■ Provided records:
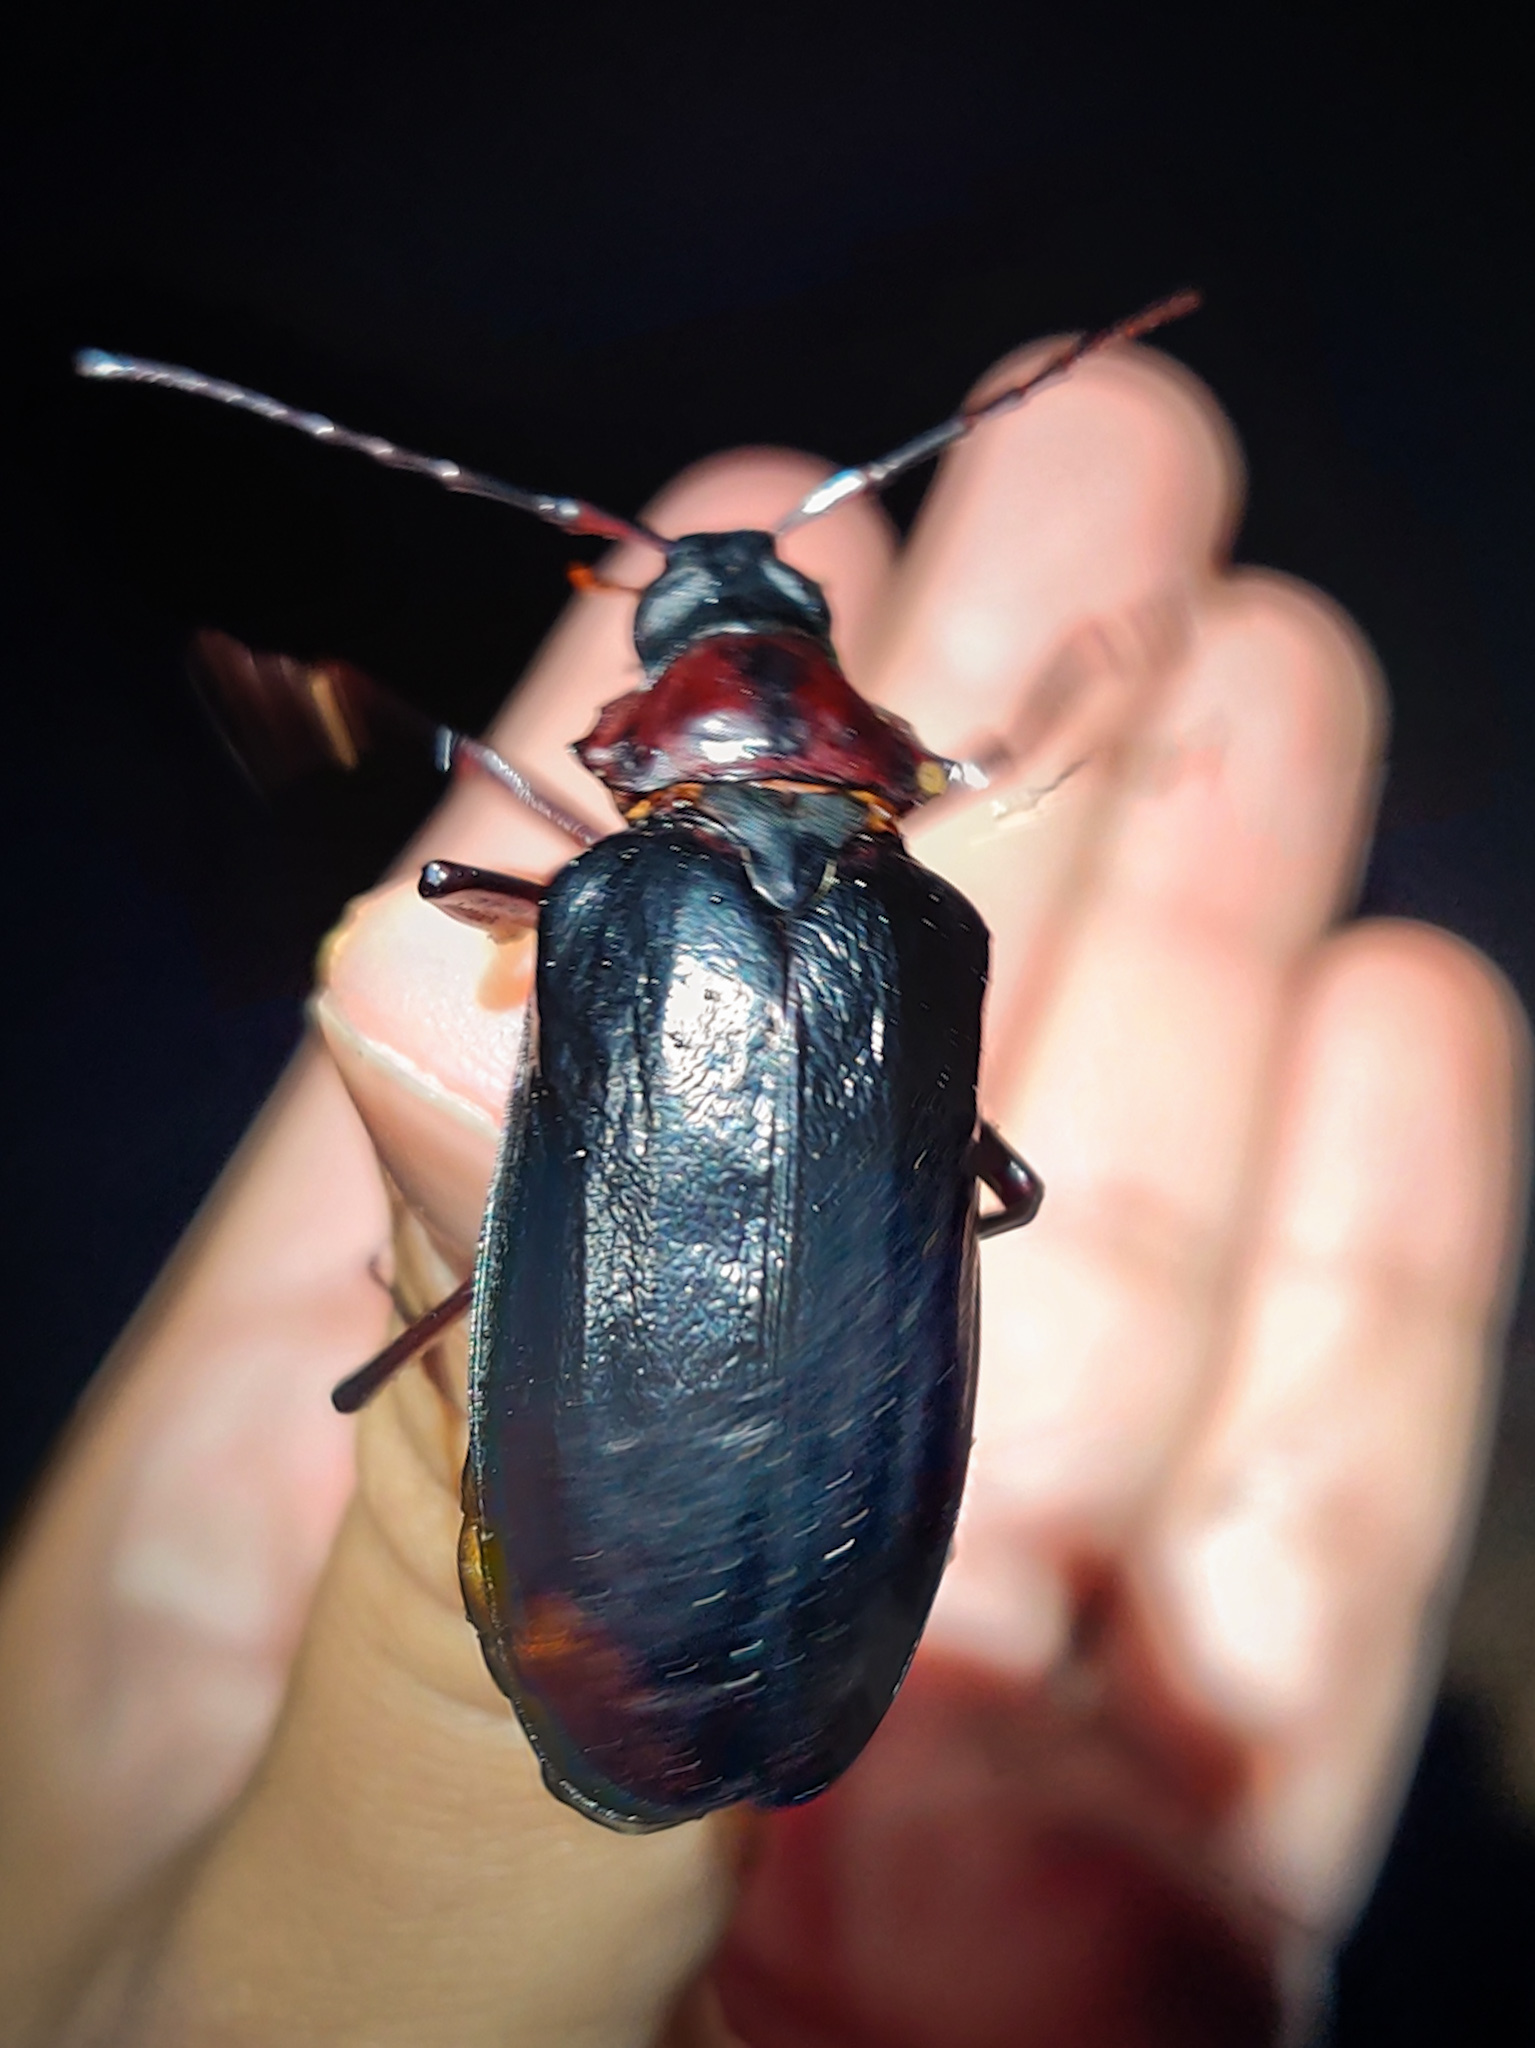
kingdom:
--
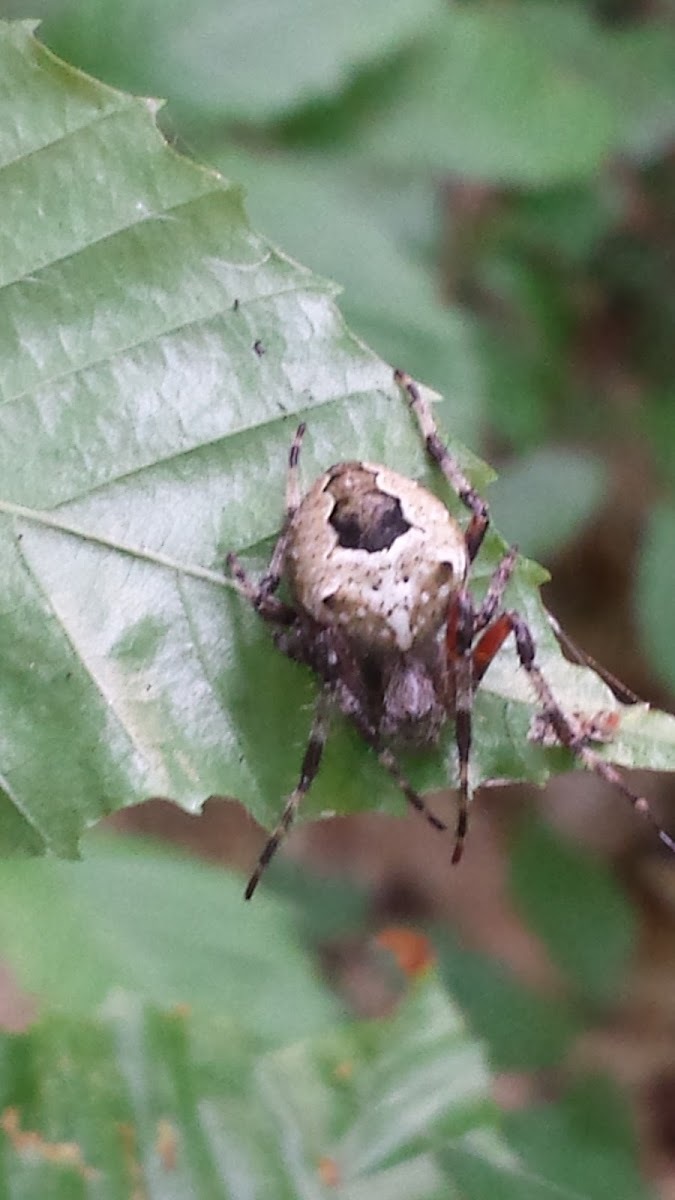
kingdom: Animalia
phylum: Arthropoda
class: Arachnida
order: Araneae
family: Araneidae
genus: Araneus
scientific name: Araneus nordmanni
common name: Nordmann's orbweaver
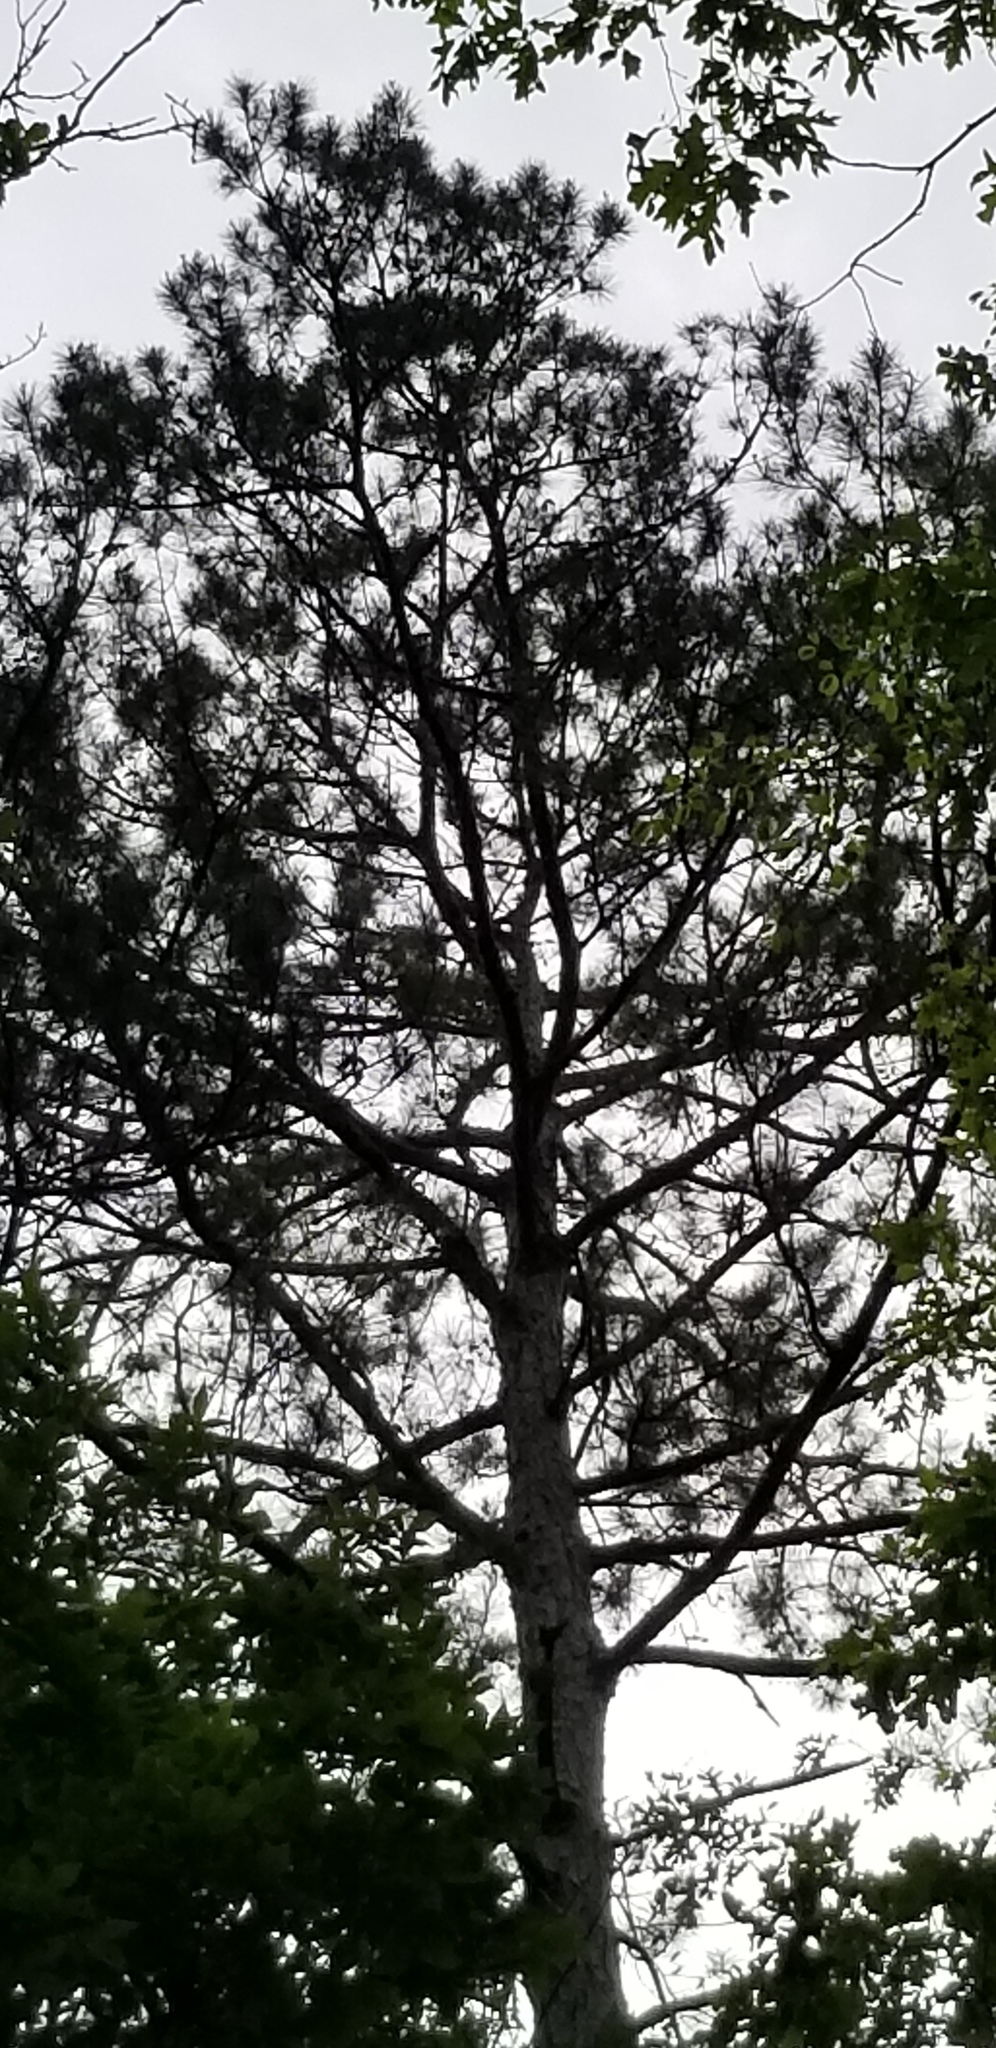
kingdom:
--
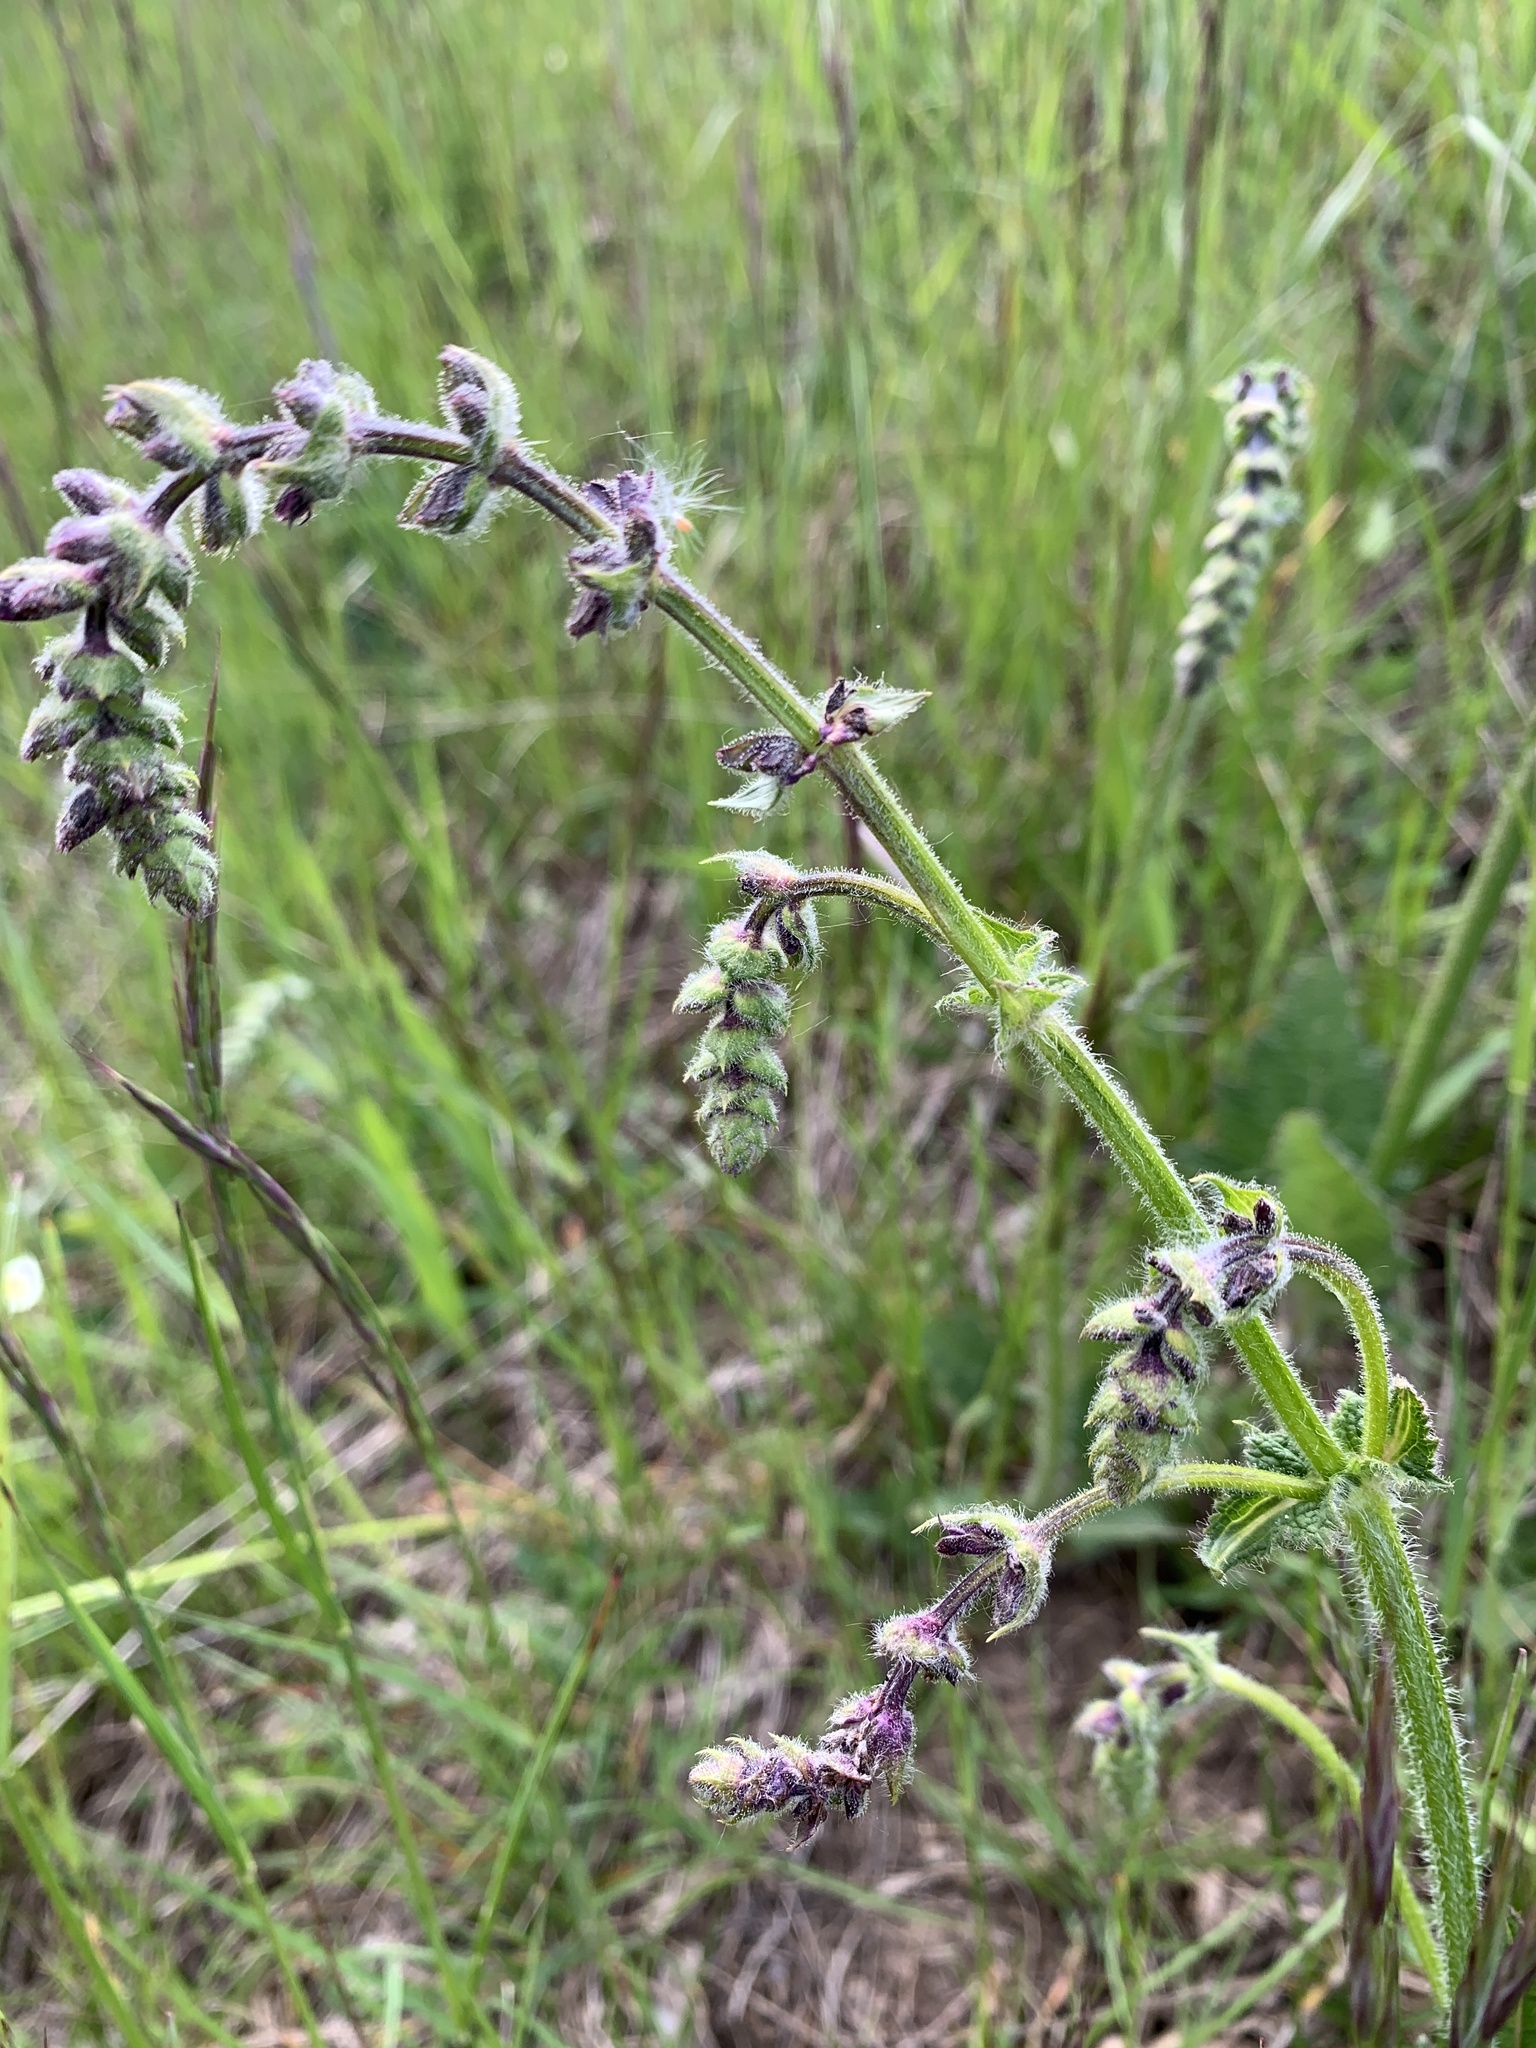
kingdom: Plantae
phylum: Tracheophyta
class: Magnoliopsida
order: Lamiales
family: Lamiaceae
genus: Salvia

■ Work to do:
Copy word for word the stretch of lines from the one containing "class: Arachnida" through the one containing "common name: Nordmann's orbweaver", including both of those lines.

■ Task output:
class: Arachnida
order: Araneae
family: Araneidae
genus: Araneus
scientific name: Araneus nordmanni
common name: Nordmann's orbweaver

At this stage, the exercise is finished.